→ **Document text**:

Cybercriminals are using bots purchased on Telegram to trick users into giving them access to their cryptocurrency accounts.
According to a report from cybersecurity firm Intel471, One Time Password (OTP) bots are “remarkably easy to use” and are relatively inexpensive to operate relative to the amount that can be earned from a successful attack.
A Telegram bot known as ‘BloodOTPbot’ charges a monthly fee of just $300 to hackers to access. Fraudsters also have the option to spend an extra $20 to $100 on more phishing tools that target individual social media accounts on Instagram, Facebook and Twitter, financial services like Paypal and Venmo and crypto platforms such as Coinbase.
OTP bots are especially nefarious as they are generally the final step in the hacking process, after all necessary personal information has been gathered on the victim, known in hacker parlance as “the fullz”. Hackers use the OTP bot to stage a seemingly-official phone call, while simultaneously prompting the 2FA code from the user's crypto platform. Once the typically flustered user divulges the code, hackers gain immediate and total access to the victims account.

→ **Material for this exercise**:
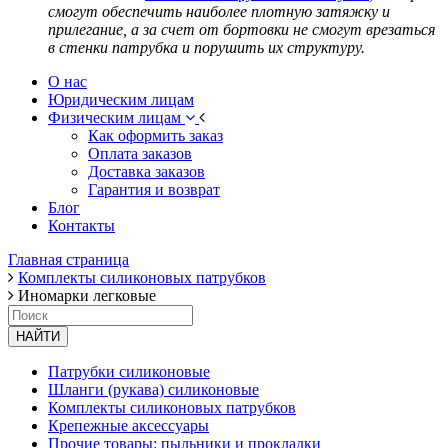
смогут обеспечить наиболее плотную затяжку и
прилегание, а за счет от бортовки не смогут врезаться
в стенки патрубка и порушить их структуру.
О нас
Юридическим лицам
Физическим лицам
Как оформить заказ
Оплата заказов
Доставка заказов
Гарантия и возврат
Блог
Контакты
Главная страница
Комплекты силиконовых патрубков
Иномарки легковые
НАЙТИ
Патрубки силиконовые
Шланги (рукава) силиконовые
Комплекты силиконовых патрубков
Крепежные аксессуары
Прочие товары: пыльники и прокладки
* * *
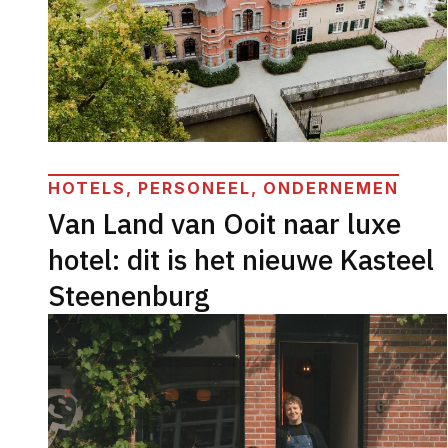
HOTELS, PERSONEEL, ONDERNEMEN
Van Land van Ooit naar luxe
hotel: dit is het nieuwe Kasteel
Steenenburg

→ **Exercise A**: From the article on Telegram OTP bots, list every platform or service named as a target of the extra phishing tools that fraudsters can buy.
→ **Exercise B**: In the listing, reproduce verbatim the lines from the one with "смогут обеспечить наиболее плотную затяжку и" to the one with "Прочие товары: пыльники и прокладки", including both.

→ **Reply A**:
Instagram
Facebook
Twitter
Paypal
Venmo
Coinbase

→ **Reply B**:
смогут обеспечить наиболее плотную затяжку и
прилегание, а за счет от бортовки не смогут врезаться
в стенки патрубка и порушить их структуру.
О нас
Юридическим лицам
Физическим лицам
Как оформить заказ
Оплата заказов
Доставка заказов
Гарантия и возврат
Блог
Контакты
Главная страница
Комплекты силиконовых патрубков
Иномарки легковые
НАЙТИ
Патрубки силиконовые
Шланги (рукава) силиконовые
Комплекты силиконовых патрубков
Крепежные аксессуары
Прочие товары: пыльники и прокладки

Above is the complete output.